[TRY IT]: Can you print the text of every record below, word for word and line for line, leaving out the pictures?

Items from a dataset
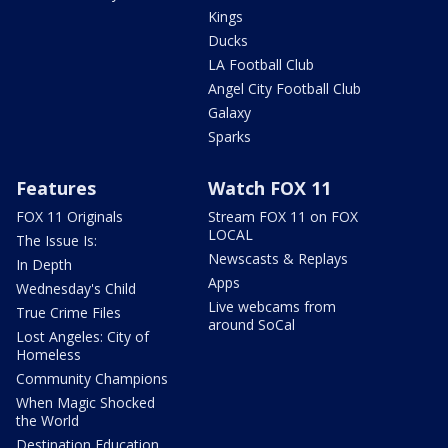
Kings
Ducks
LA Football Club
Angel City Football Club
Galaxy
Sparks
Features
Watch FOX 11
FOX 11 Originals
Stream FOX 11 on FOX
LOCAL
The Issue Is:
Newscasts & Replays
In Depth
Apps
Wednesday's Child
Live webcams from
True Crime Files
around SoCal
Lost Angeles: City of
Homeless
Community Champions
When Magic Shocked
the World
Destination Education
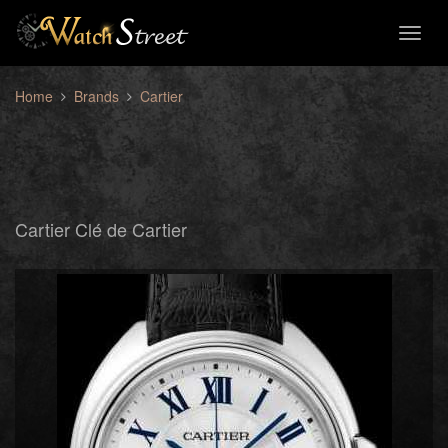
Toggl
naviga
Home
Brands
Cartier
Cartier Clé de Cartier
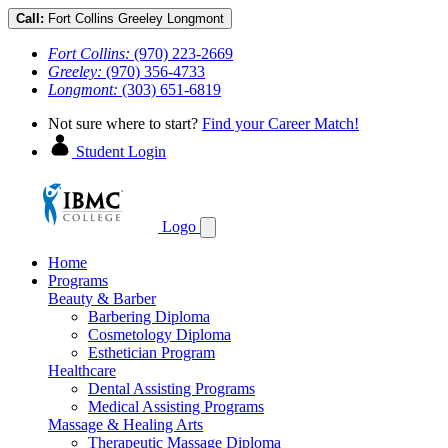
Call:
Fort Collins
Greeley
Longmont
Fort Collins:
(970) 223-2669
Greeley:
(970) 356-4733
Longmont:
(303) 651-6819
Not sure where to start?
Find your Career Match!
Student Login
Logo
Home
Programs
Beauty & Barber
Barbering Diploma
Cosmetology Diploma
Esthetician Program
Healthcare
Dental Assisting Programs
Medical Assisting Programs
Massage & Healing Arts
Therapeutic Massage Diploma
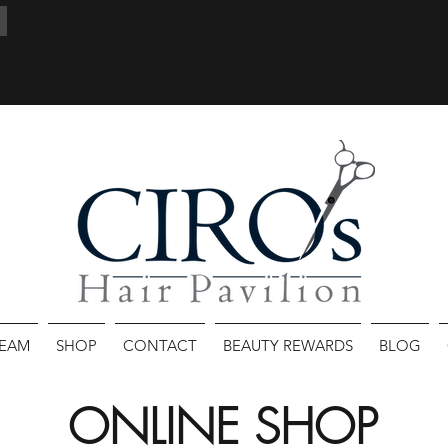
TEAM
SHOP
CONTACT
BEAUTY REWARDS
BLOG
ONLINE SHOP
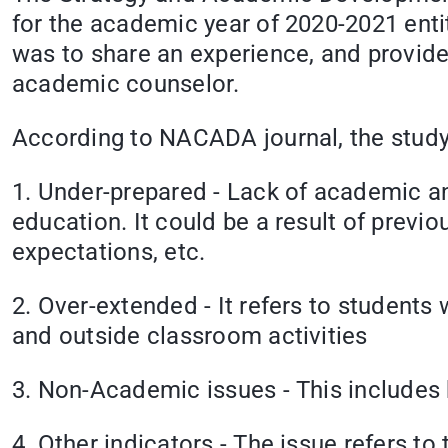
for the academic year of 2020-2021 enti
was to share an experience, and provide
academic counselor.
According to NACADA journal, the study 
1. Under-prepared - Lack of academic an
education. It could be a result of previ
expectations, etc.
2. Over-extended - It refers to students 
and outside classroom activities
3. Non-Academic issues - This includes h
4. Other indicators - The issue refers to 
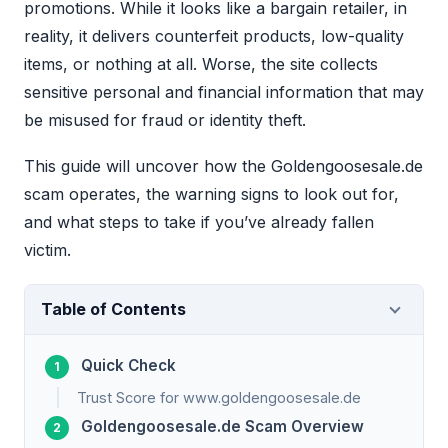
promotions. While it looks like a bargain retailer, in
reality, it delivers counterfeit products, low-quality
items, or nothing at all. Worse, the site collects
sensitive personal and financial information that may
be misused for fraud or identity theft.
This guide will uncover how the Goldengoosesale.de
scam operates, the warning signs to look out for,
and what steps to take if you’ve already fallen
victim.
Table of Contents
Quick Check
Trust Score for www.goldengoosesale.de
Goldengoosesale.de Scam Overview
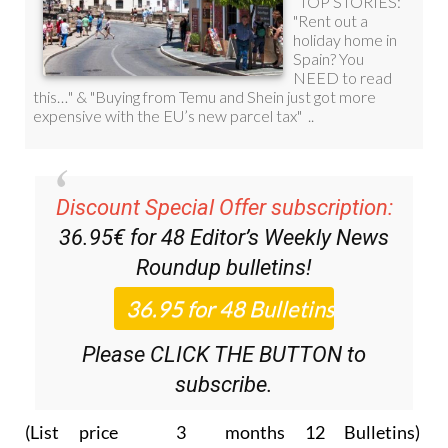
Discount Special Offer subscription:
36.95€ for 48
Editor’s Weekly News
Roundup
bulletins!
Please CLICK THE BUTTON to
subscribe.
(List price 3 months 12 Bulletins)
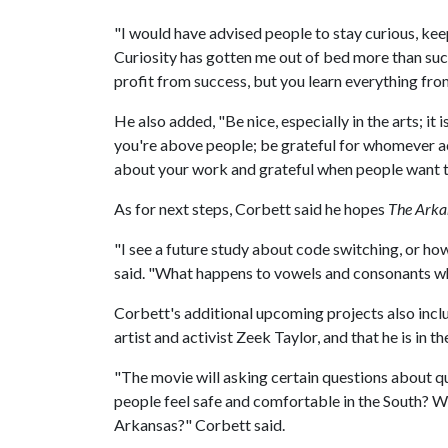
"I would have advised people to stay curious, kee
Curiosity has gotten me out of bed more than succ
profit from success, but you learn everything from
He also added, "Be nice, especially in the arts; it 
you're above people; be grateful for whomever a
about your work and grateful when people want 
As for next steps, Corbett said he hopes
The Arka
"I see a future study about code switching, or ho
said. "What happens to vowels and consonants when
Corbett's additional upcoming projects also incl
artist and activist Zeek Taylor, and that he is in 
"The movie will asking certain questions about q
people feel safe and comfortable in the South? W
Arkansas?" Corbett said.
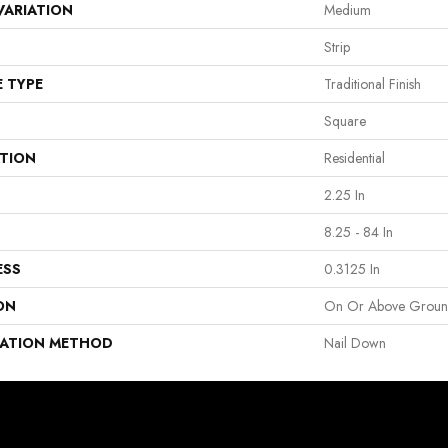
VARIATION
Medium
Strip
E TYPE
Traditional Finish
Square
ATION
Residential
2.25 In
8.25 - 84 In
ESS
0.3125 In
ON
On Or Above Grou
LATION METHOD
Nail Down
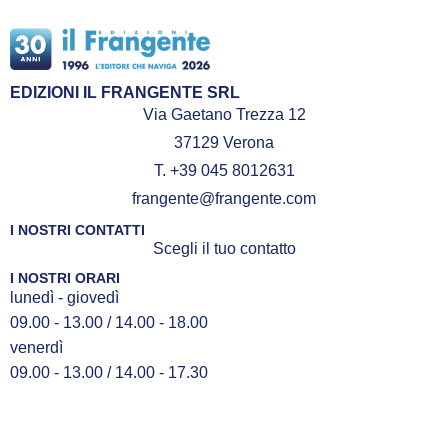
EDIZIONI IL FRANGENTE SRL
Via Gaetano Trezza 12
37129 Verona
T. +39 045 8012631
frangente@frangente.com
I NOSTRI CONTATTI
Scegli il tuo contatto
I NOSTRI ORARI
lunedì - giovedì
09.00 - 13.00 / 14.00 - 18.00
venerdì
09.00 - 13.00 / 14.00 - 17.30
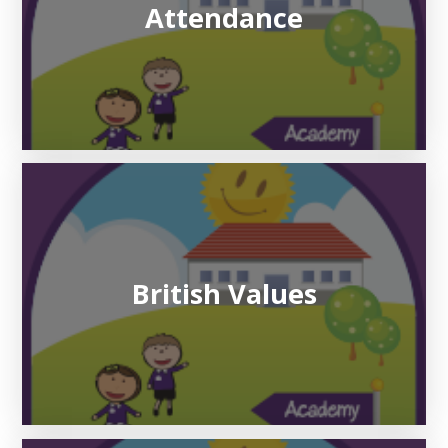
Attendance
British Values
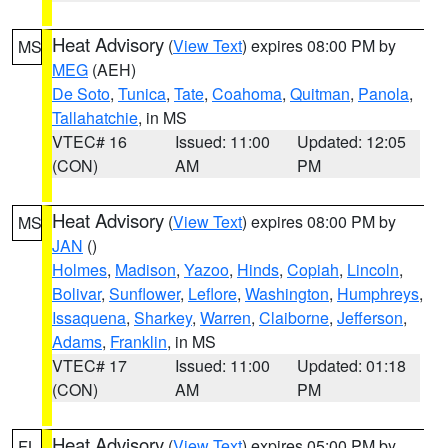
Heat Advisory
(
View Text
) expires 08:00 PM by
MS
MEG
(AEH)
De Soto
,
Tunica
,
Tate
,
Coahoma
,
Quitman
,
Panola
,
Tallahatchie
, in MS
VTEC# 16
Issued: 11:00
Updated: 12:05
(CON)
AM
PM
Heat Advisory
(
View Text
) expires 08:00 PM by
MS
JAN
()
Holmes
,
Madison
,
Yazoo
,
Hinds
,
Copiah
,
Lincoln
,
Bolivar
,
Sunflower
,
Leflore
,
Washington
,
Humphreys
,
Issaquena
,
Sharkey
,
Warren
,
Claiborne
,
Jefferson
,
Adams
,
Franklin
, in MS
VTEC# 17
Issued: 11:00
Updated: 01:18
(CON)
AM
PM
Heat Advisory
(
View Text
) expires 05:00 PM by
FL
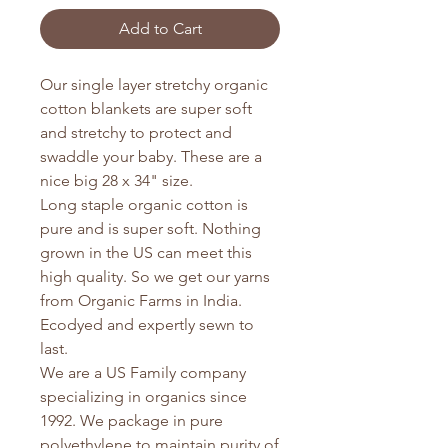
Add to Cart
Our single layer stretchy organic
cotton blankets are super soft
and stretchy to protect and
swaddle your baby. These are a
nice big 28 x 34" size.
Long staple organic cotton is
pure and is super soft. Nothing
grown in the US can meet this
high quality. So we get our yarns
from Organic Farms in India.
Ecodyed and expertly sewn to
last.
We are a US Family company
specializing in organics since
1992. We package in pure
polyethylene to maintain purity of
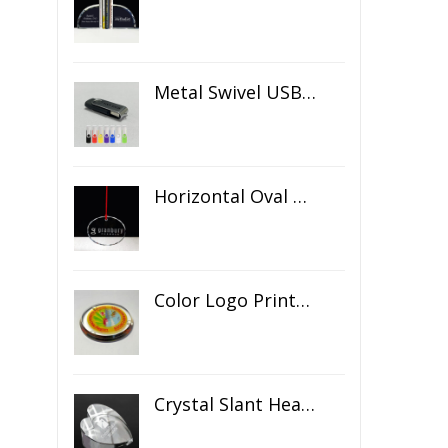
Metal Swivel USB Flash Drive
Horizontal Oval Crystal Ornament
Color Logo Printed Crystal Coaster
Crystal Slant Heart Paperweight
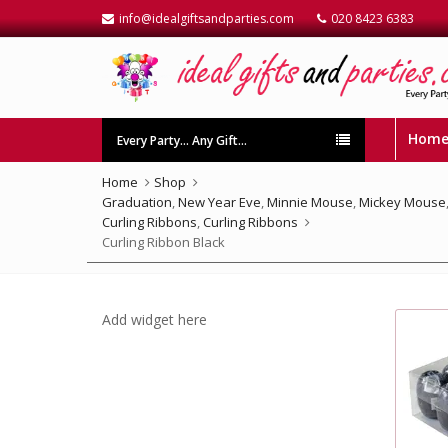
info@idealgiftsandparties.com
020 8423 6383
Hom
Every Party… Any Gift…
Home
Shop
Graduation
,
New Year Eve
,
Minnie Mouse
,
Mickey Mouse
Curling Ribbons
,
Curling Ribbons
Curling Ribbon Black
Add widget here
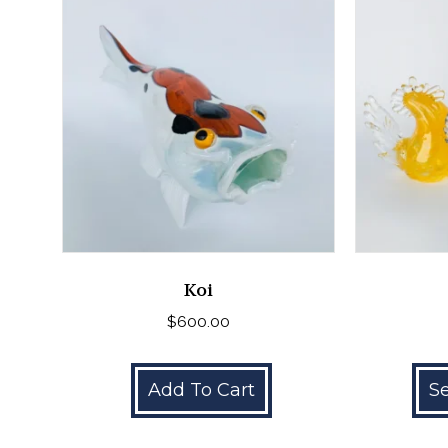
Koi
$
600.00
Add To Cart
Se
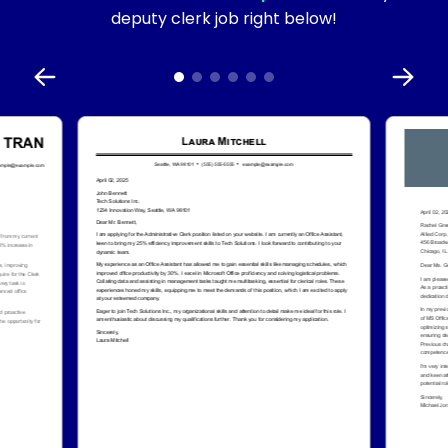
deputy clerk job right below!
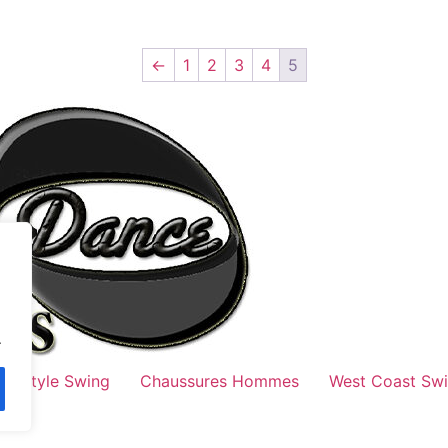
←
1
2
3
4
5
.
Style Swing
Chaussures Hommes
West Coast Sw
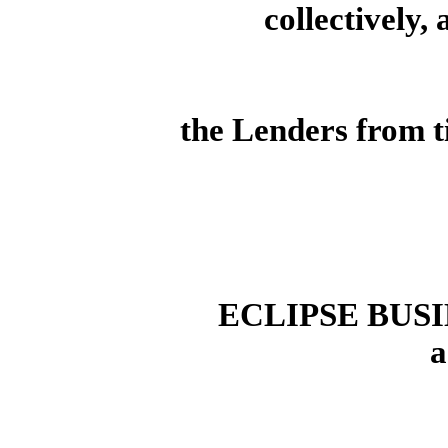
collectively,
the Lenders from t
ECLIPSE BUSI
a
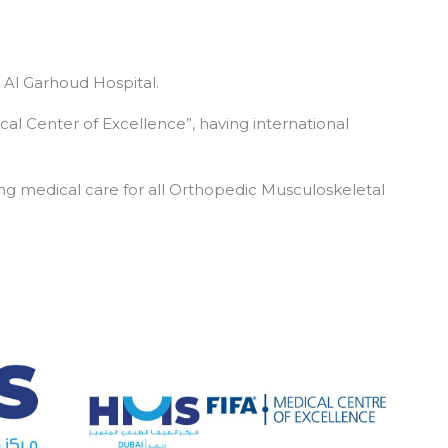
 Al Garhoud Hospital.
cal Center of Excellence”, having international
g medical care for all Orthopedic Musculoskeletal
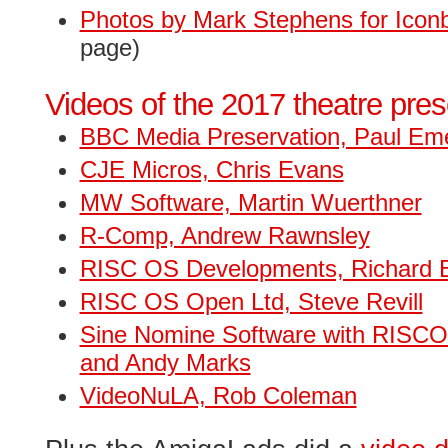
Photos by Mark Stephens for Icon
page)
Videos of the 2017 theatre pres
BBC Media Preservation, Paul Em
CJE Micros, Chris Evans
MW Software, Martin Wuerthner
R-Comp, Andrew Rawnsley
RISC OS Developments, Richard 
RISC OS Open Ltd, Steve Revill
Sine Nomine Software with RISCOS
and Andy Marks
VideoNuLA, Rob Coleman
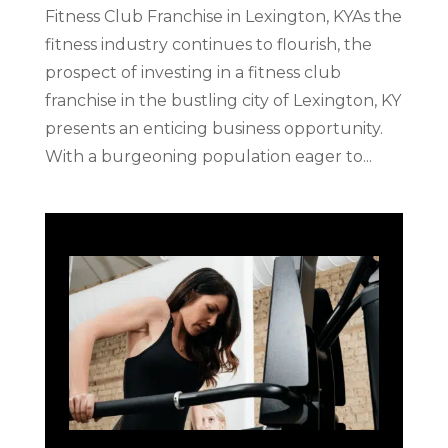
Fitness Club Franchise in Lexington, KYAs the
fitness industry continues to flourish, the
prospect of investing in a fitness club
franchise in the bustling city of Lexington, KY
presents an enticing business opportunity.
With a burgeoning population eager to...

[TASK RESPONSE]:
Kings
Ducks
LA Football Club
Angel City Football Club
Galaxy
Sparks
Features
Watch FOX 11
FOX 11 Originals
Stream FOX 11 on FOX
LOCAL
The Issue Is:
Newscasts & Replays
In Depth
Apps
Wednesday's Child
Live webcams from
True Crime Files
around SoCal
Lost Angeles: City of
Homeless
Community Champions
When Magic Shocked
the World
Destination Education
Toggl
naviga
Home
Brands
Cartier
Cartier Clé de Cartier
Call:
Fort Collins
Greeley
Longmont
Fort Collins:
(970) 223-2669
Greeley:
(970) 356-4733
Longmont:
(303) 651-6819
Not sure where to start?
Find your Career Match!
Student Login
Logo
Home
Programs
Beauty & Barber
Barbering Diploma
Cosmetology Diploma
Esthetician Program
Healthcare
Dental Assisting Programs
Medical Assisting Programs
Massage & Healing Arts
Therapeutic Massage Diploma
TEAM
SHOP
CONTACT
BEAUTY REWARDS
BLOG
ONLINE SHOP
for the academic year of 2020-2021 enti
was to share an experience, and provide
academic counselor.
According to NACADA journal, the study 
1. Under-prepared - Lack of academic an
education. It could be a result of previ
expectations, etc.
2. Over-extended - It refers to students 
and outside classroom activities
3. Non-Academic issues - This includes h
4. Other indicators - The issue refers to 
promotions. While it looks like a bargain retailer, in
reality, it delivers counterfeit products, low-quality
items, or nothing at all. Worse, the site collects
sensitive personal and financial information that may
be misused for fraud or identity theft.
This guide will uncover how the Goldengoosesale.de
scam operates, the warning signs to look out for,
and what steps to take if you’ve already fallen
victim.
Table of Contents
Quick Check
Trust Score for www.goldengoosesale.de
Goldengoosesale.de Scam Overview
Discount Special Offer subscription:
36.95€ for 48
Editor’s Weekly News
Roundup
bulletins!
Please CLICK THE BUTTON to
subscribe.
(List price 3 months 12 Bulletins)
"I would have advised people to stay curious, kee
Curiosity has gotten me out of bed more than succ
profit from success, but you learn everything from
He also added, "Be nice, especially in the arts; it 
you're above people; be grateful for whomever a
about your work and grateful when people want 
As for next steps, Corbett said he hopes
The Arka
"I see a future study about code switching, or ho
said. "What happens to vowels and consonants when
Corbett's additional upcoming projects also incl
artist and activist Zeek Taylor, and that he is in 
"The movie will asking certain questions about q
people feel safe and comfortable in the South? W
Arkansas?" Corbett said.
VARIATION
Medium
Strip
E TYPE
Traditional Finish
Square
ATION
Residential
2.25 In
8.25 - 84 In
ESS
0.3125 In
ON
On Or Above Grou
LATION METHOD
Nail Down
EDIZIONI IL FRANGENTE SRL
Via Gaetano Trezza 12
37129 Verona
T. +39 045 8012631
frangente@frangente.com
I NOSTRI CONTATTI
Scegli il tuo contatto
I NOSTRI ORARI
lunedì - giovedì
09.00 - 13.00 / 14.00 - 18.00
venerdì
09.00 - 13.00 / 14.00 - 17.30
Attendance
British Values
Heat Advisory
(
View Text
) expires 08:00 PM by
MS
MEG
(AEH)
De Soto
,
Tunica
,
Tate
,
Coahoma
,
Quitman
,
Panola
,
Tallahatchie
, in MS
VTEC# 16
Issued: 11:00
Updated: 12:05
(CON)
AM
PM
Heat Advisory
(
View Text
) expires 08:00 PM by
MS
JAN
()
Holmes
,
Madison
,
Yazoo
,
Hinds
,
Copiah
,
Lincoln
,
Bolivar
,
Sunflower
,
Leflore
,
Washington
,
Humphreys
,
Issaquena
,
Sharkey
,
Warren
,
Claiborne
,
Jefferson
,
Adams
,
Franklin
, in MS
VTEC# 17
Issued: 11:00
Updated: 01:18
(CON)
AM
PM
Heat Advisory
(
View Text
) expires 05:00 PM by
FL
Add to Cart
Our single layer stretchy organic
cotton blankets are super soft
and stretchy to protect and
swaddle your baby. These are a
nice big 28 x 34" size.
Long staple organic cotton is
pure and is super soft. Nothing
grown in the US can meet this
high quality. So we get our yarns
from Organic Farms in India.
Ecodyed and expertly sewn to
last.
We are a US Family company
specializing in organics since
1992. We package in pure
polyethylene to maintain purity of
Metal Swivel USB Flash Drive
Horizontal Oval Crystal Ornament
Color Logo Printed Crystal Coaster
Crystal Slant Heart Paperweight
info@idealgiftsandparties.com
020 8423 6383
Hom
Every Party… Any Gift…
Home
Shop
Graduation
,
New Year Eve
,
Minnie Mouse
,
Mickey Mouse
Curling Ribbons
,
Curling Ribbons
Curling Ribbon Black
Add widget here
Koi
$
600.00
Add To Cart
Se
deputy clerk job right below!
←
1
2
3
4
5
.
Style Swing
Chaussures Hommes
West Coast Sw
collectively,
the Lenders from t
ECLIPSE BUSI
a
 Al Garhoud Hospital.
cal Center of Excellence”, having international
g medical care for all Orthopedic Musculoskeletal
Photos by Mark Stephens for Icon
page)
Videos of the 2017 theatre pres
BBC Media Preservation, Paul Em
CJE Micros, Chris Evans
MW Software, Martin Wuerthner
R-Comp, Andrew Rawnsley
RISC OS Developments, Richard 
RISC OS Open Ltd, Steve Revill
Sine Nomine Software with RISCOS
and Andy Marks
VideoNuLA, Rob Coleman
Fitness Club Franchise in Lexington, KYAs the
fitness industry continues to flourish, the
prospect of investing in a fitness club
franchise in the bustling city of Lexington, KY
presents an enticing business opportunity.
With a burgeoning population eager to...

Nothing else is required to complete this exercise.